Open tobwen opened 7 years ago

tobwen commented 7 years ago

In German street scheme, there can be leading numbers on streetnames, f.e. II. Bickestraße, 44263 Dortmund.

libpostal messes up some things:

> II. Bickestraße 12, 44263 Dortmund

Result:
{
  "road": "ii. bickestraße",
  "house_number": "12",
  "postcode": "44263",
  "city": "dortmund"
}

Shouldn't this be normalized to "road": "2. bickestraße" ?

> 2. Bickestraße 12, 44263 Dortmund

Result:
{
  "house_number": "2",
  "road": "bickestraße",
  "house_number": "12",
  "postcode": "44263",
  "city": "dortmund"
}

Whoops, this got messed up :(

> Dortmund, 2. Bickestraße 12

Result:
{
  "road": "dortmund 2 bickestraße",
  "house_number": "12"
}

Oh no, also messed up.

> 44263 Dortmund, II. Bickestraße 12

Result:
{
  "postcode": "44263",
  "city": "dortmund",
  "road": "ii. bickestraße",
  "house_number": "12"
}

Much better.

How can I help to fix this?

albarrentine commented 7 years ago

So the 2. Bickestraße form has to do with a few things. First there's tokenization, which does not treat ordinal numbers in parts of continental Europe as a single discrete token, so becomes:

[('2', NUMERIC), ('.', PERIOD), ('Bickestraße', WORD), ('12', NUMERIC)]

A single period token on its own is ignored by the parser, so effectively libpostal doesn't see a difference between "2. Bickerstraße" and "2 Bickerstraße" at present. I'd need to think through the edge cases in other languages, but it's possible to add that case to the tokenizer, which would likely help elsewhere as well.

Second, something that was brought to my attention a while back is that English speakers who live in Germany, tourists, etc. will often write their addresses the English way as "12 Foostraße" instead of "Foostraße 12", so with some small probability in the training data we'll invert the order of road and house_number in most of the continental European examples.

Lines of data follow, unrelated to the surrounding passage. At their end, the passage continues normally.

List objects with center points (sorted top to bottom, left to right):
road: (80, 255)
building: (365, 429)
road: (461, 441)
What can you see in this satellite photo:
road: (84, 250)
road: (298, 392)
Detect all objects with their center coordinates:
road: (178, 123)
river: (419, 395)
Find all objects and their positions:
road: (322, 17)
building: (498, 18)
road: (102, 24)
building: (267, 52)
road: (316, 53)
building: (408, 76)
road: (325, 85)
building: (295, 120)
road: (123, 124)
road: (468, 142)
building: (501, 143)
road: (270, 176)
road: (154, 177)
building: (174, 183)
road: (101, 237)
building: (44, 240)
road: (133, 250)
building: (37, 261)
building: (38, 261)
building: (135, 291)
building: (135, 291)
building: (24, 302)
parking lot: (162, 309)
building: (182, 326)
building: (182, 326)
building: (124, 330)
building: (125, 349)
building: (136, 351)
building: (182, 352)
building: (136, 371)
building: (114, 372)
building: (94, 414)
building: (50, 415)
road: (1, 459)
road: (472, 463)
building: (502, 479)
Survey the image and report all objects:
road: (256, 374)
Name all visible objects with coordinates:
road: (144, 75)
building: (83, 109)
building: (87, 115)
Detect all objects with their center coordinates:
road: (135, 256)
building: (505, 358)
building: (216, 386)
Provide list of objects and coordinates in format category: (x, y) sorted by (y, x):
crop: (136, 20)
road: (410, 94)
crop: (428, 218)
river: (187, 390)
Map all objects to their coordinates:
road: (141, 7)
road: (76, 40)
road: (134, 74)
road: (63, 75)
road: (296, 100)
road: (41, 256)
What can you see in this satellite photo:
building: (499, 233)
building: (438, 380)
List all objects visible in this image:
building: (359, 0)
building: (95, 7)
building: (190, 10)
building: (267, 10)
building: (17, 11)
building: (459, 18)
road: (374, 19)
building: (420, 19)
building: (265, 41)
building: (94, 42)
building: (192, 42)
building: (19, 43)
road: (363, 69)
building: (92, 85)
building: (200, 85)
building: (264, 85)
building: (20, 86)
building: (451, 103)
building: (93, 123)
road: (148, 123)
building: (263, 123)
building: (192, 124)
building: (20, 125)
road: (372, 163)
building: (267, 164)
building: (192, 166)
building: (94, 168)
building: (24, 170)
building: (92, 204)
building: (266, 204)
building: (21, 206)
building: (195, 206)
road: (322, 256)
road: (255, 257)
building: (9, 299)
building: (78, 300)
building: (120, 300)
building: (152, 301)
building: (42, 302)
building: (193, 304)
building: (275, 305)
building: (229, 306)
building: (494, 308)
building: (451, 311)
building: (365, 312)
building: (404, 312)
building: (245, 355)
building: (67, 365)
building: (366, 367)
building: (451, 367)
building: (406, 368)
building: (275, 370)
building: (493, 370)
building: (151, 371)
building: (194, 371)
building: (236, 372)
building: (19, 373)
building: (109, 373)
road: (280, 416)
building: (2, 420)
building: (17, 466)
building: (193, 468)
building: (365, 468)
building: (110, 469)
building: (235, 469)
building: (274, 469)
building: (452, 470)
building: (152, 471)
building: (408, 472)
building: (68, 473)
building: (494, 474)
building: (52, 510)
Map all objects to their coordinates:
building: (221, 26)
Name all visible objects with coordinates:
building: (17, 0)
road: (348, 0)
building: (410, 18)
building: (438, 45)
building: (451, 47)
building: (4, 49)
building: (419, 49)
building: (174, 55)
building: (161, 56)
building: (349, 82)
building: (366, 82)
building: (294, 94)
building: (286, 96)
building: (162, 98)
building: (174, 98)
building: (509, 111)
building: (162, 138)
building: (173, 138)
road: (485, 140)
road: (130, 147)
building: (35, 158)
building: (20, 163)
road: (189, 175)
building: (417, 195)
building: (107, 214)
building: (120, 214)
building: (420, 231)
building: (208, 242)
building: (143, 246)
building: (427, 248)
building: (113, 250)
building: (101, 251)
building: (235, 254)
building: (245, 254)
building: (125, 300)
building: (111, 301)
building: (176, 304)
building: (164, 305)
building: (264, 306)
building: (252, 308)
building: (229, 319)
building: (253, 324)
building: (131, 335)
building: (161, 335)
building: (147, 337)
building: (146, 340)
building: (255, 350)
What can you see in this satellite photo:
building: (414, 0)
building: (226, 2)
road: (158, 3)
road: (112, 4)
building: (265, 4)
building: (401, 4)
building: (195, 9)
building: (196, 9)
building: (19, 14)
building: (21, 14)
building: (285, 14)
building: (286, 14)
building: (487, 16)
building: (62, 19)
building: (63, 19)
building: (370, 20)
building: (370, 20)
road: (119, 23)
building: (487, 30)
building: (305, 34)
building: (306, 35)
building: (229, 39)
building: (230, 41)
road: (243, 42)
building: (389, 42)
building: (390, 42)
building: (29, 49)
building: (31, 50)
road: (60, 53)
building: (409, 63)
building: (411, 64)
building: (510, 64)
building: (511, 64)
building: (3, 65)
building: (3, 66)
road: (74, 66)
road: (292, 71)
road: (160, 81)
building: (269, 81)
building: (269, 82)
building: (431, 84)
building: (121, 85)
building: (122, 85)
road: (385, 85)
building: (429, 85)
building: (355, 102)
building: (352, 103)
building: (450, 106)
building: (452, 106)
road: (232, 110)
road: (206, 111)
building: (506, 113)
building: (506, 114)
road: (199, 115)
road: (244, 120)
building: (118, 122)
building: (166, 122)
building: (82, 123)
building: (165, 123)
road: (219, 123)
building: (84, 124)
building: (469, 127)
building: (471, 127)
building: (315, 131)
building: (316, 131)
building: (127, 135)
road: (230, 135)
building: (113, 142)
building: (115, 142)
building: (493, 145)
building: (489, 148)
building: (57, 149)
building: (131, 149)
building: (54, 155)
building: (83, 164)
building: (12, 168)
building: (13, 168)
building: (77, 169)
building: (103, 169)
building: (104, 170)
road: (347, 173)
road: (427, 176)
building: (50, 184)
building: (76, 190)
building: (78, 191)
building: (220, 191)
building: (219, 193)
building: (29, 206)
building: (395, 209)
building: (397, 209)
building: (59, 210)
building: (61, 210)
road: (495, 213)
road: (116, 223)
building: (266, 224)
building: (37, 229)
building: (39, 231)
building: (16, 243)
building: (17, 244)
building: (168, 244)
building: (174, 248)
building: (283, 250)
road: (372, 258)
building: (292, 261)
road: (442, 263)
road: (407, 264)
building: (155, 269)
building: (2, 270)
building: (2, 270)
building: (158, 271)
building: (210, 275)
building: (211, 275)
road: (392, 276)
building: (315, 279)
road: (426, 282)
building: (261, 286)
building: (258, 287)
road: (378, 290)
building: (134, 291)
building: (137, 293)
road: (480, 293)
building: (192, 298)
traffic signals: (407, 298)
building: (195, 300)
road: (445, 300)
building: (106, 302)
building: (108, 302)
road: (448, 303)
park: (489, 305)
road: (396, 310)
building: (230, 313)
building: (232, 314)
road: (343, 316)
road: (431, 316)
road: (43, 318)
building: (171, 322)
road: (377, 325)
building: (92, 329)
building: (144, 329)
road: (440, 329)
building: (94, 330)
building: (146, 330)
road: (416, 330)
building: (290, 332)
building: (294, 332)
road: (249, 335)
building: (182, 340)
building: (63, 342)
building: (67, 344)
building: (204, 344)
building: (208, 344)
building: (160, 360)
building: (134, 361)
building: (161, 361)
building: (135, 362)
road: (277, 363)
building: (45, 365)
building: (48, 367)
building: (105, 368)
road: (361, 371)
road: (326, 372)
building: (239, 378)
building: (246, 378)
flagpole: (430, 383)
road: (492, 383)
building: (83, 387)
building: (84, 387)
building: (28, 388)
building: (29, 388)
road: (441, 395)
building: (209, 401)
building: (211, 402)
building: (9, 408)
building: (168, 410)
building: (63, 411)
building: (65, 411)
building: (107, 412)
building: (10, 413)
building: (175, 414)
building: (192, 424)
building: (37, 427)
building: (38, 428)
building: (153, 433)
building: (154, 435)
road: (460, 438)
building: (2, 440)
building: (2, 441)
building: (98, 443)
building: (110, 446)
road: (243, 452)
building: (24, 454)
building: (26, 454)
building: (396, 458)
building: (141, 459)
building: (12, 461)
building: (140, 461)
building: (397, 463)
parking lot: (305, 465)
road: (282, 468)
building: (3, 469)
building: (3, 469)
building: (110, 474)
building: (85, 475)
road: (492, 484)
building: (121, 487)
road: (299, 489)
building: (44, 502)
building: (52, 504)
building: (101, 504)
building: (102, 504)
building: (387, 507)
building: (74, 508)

So seeing numbers on either side of the street in training can potentially create some confusion for the parser, especially if e.g. OSM typically uses Roman numerals for streets with ordinals.

Indeed it looks like it's II. Bickestraße in OSM, and that may be common throughout Germany. One thing we could potentially do to correct for that is to convert Roman numerals to Arabic numerals automatically some portion of the time in the training data so it sees both forms.

albarrentine commented 7 years ago

Separately, is writing city before street like Dortmund, 2. Bickestraße 12 common? We have an alternative format like that, but it mostly applies to post-Soviet states at present.

tobwen commented 7 years ago

I'm gonna sit down tonight and investigate these special cases. There are even more examples like the above mentioned street. Incidentally, there are historical reasons for this spelling, which can be explained both by the amalgamation of municipalities and the separation of large roads.

The spelling 2. Biggestraße isn't common, but it can happen if, for safety's sake, instead of the roman variant "II." a "2." was selected. Only think of non-roman based languages, which never heard of those funny vertical bars. Often you can find "Ii." (uppercase, lowercase) - we all know where that comes from, haha.

albarrentine commented 7 years ago

The NW government data set from OpenAddresses also uses forms like "II. Rote-Haag-Weg" (there are also some forms like Johannes-Paul-II.-Straße where using "2." would be even more rare, but for the purposes of the training data it's fine to replace all of these cases with an Arabic number a small fraction of the time, like 1-5% of cases, just enough that the parser has to deal with it).

tobwen commented 7 years ago

A different case, but since we're talking about arabic numbers: there's also a Straße des 17. Juni in Frechen (and in Berlin of course).